Dom gave a single nod. Terse. Josh returned the gesture, and then he caught the loop of rope that came sailing through the fog. Calm. Cool. Like you belong here. Josh looped it around the bollards while Dom maneuvered the boat against the dock with barely a scrape. Then the senior offic
er crouched between the thwarts and pulled back a tarpaulin. His passenger sat up, blinking and looking more than a little uncomfortable.
ANCHISES: Maksim Sokolov.
“This is our stop, doctor.”
Dom whispered around the cigar clamped in the corner of his mouth. Maybe the cigarette wasn’t such a silly idea after all.
He ushered the defector toward the dock, steadying him against the sway of the boat. Josh offered a hand. (Strong grip, he coached himself. Confident, steady, trustworthy.) Then he hauled Sokolov onto dry land.
“Easy, doc. I’ve got you,” he said. And he did. Recognition dawned, softening the Russian’s expression. Good. The more relaxed he remained, the better.
Dom said, “Vehicle?”
Josh tipped his head toward the shore, where a replica police car waited in the shadows. “All clear.”
Dom nodded.
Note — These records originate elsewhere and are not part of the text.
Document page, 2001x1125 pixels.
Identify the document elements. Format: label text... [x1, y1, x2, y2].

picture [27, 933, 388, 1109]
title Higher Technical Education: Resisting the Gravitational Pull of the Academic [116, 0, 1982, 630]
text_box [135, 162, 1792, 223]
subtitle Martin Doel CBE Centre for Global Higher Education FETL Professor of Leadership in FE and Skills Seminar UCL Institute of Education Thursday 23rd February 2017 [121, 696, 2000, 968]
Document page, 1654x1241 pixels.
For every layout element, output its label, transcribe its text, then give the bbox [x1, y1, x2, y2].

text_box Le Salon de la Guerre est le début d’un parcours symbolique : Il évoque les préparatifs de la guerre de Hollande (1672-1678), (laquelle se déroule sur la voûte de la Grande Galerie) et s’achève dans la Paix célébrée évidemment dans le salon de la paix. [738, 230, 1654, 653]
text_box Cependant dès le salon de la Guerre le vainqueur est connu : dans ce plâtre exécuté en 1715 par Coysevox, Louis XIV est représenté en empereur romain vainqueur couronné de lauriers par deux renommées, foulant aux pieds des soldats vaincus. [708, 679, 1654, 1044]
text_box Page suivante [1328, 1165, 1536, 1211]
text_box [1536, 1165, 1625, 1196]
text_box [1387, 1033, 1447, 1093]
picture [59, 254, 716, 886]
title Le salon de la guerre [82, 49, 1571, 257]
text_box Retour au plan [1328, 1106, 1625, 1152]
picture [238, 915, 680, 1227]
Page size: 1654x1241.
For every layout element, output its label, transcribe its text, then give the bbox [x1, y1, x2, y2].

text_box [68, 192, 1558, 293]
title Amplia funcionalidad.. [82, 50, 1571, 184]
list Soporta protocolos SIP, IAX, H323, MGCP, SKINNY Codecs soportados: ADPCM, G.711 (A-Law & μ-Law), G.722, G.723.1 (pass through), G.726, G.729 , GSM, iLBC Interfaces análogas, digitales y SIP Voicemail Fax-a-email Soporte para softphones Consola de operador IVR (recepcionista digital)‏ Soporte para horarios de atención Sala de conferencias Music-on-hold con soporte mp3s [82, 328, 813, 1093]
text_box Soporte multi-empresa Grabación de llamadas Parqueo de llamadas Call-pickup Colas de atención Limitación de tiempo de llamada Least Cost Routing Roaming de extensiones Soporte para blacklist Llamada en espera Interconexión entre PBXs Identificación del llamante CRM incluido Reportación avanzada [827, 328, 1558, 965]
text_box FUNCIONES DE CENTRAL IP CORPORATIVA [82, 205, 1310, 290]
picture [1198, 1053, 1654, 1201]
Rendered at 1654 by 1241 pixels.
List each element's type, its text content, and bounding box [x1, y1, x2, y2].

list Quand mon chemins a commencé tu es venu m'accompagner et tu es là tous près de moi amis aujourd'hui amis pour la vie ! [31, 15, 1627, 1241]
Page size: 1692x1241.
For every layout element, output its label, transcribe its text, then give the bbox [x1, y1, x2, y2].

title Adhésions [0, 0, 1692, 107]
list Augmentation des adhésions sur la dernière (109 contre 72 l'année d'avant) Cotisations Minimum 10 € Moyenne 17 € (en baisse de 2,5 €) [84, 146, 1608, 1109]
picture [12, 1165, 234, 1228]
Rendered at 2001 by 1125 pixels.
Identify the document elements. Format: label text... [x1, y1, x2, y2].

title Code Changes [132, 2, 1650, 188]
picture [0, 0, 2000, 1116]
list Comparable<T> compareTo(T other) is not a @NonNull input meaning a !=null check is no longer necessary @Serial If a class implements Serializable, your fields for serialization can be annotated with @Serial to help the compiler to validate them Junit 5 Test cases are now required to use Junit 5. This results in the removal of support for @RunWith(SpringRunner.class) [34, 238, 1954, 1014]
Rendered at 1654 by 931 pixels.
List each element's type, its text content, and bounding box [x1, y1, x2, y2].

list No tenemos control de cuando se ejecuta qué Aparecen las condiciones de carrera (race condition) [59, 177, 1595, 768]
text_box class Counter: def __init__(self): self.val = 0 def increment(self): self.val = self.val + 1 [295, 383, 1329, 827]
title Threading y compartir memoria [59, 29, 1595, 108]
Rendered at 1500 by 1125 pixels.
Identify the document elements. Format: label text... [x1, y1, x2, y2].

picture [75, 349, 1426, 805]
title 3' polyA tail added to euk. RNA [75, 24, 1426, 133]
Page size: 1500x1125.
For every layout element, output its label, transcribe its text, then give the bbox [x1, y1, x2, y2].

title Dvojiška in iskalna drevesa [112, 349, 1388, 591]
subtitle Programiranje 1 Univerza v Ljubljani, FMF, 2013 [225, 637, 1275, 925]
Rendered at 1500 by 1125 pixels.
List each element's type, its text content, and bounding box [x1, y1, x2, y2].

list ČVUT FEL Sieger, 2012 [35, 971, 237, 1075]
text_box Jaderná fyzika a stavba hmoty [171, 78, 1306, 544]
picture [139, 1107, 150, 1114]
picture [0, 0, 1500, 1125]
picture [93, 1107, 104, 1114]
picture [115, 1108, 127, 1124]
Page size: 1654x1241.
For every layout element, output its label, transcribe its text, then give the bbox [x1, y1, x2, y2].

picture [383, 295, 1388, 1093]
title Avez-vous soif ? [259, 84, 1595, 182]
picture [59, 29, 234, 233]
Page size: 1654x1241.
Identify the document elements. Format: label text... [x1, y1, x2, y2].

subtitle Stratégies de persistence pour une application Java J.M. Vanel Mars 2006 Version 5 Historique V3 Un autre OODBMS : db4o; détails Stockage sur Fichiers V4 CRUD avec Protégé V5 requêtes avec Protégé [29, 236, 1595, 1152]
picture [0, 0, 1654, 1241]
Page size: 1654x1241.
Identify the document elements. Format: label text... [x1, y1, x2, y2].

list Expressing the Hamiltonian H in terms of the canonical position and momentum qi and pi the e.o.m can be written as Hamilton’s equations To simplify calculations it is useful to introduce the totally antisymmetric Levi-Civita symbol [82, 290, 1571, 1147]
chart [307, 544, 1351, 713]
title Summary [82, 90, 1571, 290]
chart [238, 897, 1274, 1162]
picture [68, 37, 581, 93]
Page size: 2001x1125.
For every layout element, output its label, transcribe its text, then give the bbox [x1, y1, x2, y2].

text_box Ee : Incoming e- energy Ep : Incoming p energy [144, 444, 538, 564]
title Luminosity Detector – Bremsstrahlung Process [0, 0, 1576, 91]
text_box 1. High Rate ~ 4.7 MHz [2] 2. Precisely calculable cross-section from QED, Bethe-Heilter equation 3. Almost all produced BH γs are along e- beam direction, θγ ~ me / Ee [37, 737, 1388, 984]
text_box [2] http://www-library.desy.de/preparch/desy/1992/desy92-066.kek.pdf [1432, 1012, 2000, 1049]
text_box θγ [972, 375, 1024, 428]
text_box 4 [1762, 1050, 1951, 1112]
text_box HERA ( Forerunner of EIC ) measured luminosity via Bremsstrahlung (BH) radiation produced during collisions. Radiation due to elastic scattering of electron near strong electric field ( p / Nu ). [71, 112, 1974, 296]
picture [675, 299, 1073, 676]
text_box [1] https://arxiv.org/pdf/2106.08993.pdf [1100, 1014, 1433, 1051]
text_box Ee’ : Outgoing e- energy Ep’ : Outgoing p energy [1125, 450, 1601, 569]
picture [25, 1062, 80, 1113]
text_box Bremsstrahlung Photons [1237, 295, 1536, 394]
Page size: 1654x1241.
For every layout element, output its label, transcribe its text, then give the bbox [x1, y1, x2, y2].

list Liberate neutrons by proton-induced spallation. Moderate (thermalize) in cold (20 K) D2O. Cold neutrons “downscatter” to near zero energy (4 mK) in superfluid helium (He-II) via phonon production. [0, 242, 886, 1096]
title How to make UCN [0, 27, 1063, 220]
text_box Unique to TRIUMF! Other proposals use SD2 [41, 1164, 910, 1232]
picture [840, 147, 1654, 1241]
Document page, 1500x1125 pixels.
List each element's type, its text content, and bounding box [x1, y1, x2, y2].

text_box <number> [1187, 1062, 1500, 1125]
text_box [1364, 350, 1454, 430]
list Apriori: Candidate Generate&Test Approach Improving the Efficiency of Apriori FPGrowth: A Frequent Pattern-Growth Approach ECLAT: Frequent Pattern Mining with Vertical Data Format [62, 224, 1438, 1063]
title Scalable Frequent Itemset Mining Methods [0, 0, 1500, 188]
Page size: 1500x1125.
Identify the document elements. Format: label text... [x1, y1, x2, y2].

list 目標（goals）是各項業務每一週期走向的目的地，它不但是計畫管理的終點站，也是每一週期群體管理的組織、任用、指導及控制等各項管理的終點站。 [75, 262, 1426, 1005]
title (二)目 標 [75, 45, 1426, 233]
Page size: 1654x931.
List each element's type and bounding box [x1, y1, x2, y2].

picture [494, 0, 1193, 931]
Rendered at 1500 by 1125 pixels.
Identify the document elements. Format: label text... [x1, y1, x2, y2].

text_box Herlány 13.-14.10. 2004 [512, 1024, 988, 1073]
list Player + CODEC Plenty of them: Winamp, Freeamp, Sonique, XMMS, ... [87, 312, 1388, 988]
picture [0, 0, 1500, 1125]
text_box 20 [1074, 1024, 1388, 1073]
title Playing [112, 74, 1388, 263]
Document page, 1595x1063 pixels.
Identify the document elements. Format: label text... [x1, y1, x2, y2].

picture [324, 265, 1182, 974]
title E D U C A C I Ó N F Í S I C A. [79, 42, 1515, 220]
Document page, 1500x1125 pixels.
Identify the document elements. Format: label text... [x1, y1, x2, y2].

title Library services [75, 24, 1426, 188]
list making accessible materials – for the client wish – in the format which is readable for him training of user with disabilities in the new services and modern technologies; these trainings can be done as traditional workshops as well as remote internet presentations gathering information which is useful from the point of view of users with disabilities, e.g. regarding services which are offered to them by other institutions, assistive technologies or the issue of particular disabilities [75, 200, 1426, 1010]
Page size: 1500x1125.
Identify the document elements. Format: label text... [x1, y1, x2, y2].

But rather than disembark so that Josh could release the lines and send the boat drifting downriver, he plucked the cigar from his mouth and tapped a dusting of ash along the keel and across the thwarts. For some reason it reminded Josh of a priest thumbing a cross on the forehead of an Ash Wednesday congregant.
Sokolov frowned. “Why is he doing that?”
Good question. It wasn’t part of the plan. “Dom?”
“Everyone has their superstitions. Gabe has his flask. This is mine.” Tap, tap, tap. “Kinda like my trademark.”
A board rattled underfoot. Josh caught himself fidgeting. Relax, he commanded himself. We built an hour of slack into the timeline. We can afford thirty seconds. Still . . .
As if reading Josh’s anxiety, Dom said, “I once made the mistake of not doing this. It cost me.” More quietly, he added, “Not just me.”
“And thus a ritual was born.”
Dom narrowed his eyes, shot Josh an unreadable glance. But it passed as quickly as it came. “Got it in one.”
Then he was out of the boat, cat-quick. Together they unlooped the lines from the bollards and tossed the coils aboard. Josh pressed the heel of one shoe against the prow—Don’t fall in; professionals don’t fall in—and pushed. Eddies of fog swirled about the boat as it slid into the current.